_ARBEITSAUFTRÄGE_
a) Drucke aus dem Textauszug über das Prager Eisenbahnmuseum den Abschnitt von „Von Zborov zur“ bis „Erlebnischarakter wie diese.“ wortgetreu ab.
b) Führe den Textauszug über das Prager Eisenbahnmuseum im Anschluss an seinen letzten Satz weiter.

_TEXTAUSZUG_
● ● ●

Selbst Kritiker Zemans hätten diesem die versöhnliche Absicht bei diesem Szenario zugute gehalten, die österreichischen Journalisten hätten sich jedoch nur für das Trennende interessiert, bedauert Michal Novotny´, der als Direktor des Prager Eisenbahnmuseums für den blauen Salonwagen verantwortlich ist, der in einem Schuppen am Prager Masaryk-Bahnhof abgestellt ist. In den nächsten Jahren soll dort im Rahmen des Nationalen Technischen Museums ein neues Eisenbahnmuseum entstehen.

Von Zborov zur Anabasis

Im August 2016 gastierte neben dem Schuppen ein Zug ganz anderen Kalibers: ein nachgebauter russischer "Legiovlak", der in Erinnerung an den Ersten Weltkrieg von 2014 bis einschließlich 2019 kreuz und quer durchs Land fährt und an ausgesuchten Bahnhöfen jeweils einen Monat lang Halt macht. Während der Schulzeit kämen täglich acht bis zehn Schulklassen, berichtet Herr Votava, Fremdenführer auf der Prager Burg und hier Einsatzleiter der Tschechoslowakischen Legionärsgemeinde, die das Dutzend holzverschalter Wagen hergestellt hat und den Zug betreibt. Eine wahre Königsidee, denn selten hat eine Ausstellung einen Erlebnischarakter wie diese.

● ● ●

_ROHDATEN_
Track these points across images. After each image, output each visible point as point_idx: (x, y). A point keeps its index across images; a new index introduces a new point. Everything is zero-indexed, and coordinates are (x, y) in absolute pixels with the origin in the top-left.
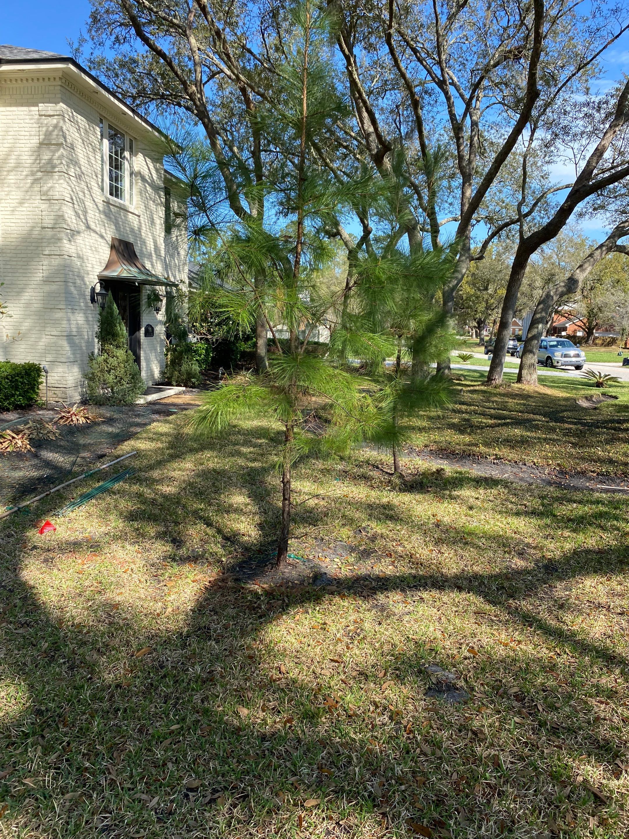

● ● ●

_GELÖSTE AUFGABEN_
a)
Von Zborov zur Anabasis

Im August 2016 gastierte neben dem Schuppen ein Zug ganz anderen Kalibers: ein nachgebauter russischer "Legiovlak", der in Erinnerung an den Ersten Weltkrieg von 2014 bis einschließlich 2019 kreuz und quer durchs Land fährt und an ausgesuchten Bahnhöfen jeweils einen Monat lang Halt macht. Während der Schulzeit kämen täglich acht bis zehn Schulklassen, berichtet Herr Votava, Fremdenführer auf der Prager Burg und hier Einsatzleiter der Tschechoslowakischen Legionärsgemeinde, die das Dutzend holzverschalter Wagen hergestellt hat und den Zug betreibt. Eine wahre Königsidee, denn selten hat eine Ausstellung einen Erlebnischarakter wie diese.

b)
In kleinen Dosen wird hier die Geschichte der Legionäre in Russland verabreicht, beginnend mit einem Film und endend mit einem Geschützwagen. Landkarten lassen über die Dimensionen des Unternehmens staunen: Zunächst im Dienste der Zarenarmee hatten die Soldaten - Bürger Russlands und Überläufer der k.u.k. Armee - am 2. Juli 1917 maßgeblichen Anteil am Durchbruch bei Zborov in Galizien, der der Kerenski - Offensive freilich keinen dauernden Erfolg sicherte.

Nach der Oktoberrevolution im selben Jahr gerieten die Legionäre in Bedrängnis; um ihre Neutralität zu bewahren, sollten sie aus der Ukraine über Wladiwostok nach Europa zurückkehren und an der Seite der Franzosen gegen die Mittelmächte weiterkämpfen. Unversehens wurden die Legionäre, die zur Zerschlagung der Donaumonarchie ausgerückt waren, zu Akteuren im Russischen Bürgerkrieg, wobei die große Mehrheit gegen die Sowjets optierte. Die Anabasis, wie der Rückzug im Rückgriff auf Xenophon von den Tschechen genannt wird, dauerte insgesamt zwei Jahre lang. Am 31. August 1918 beherrschten die Legionäre von ihren Zügen aus die gesamte Magistrale von der Wolga bis an den Pazifik. Der Weltrekord einer ambulanten Postverwaltung mit über 7000 Kilometern Reichweite sei bis heute unerreicht und von vier Millionen Sendungen seien nur vier nicht zugestellt worden, sagt Einsatzleiter Votava. Insgesamt kehrten durch den Suez- und Panamakanal 76.644 Personen in die Heimat zurück.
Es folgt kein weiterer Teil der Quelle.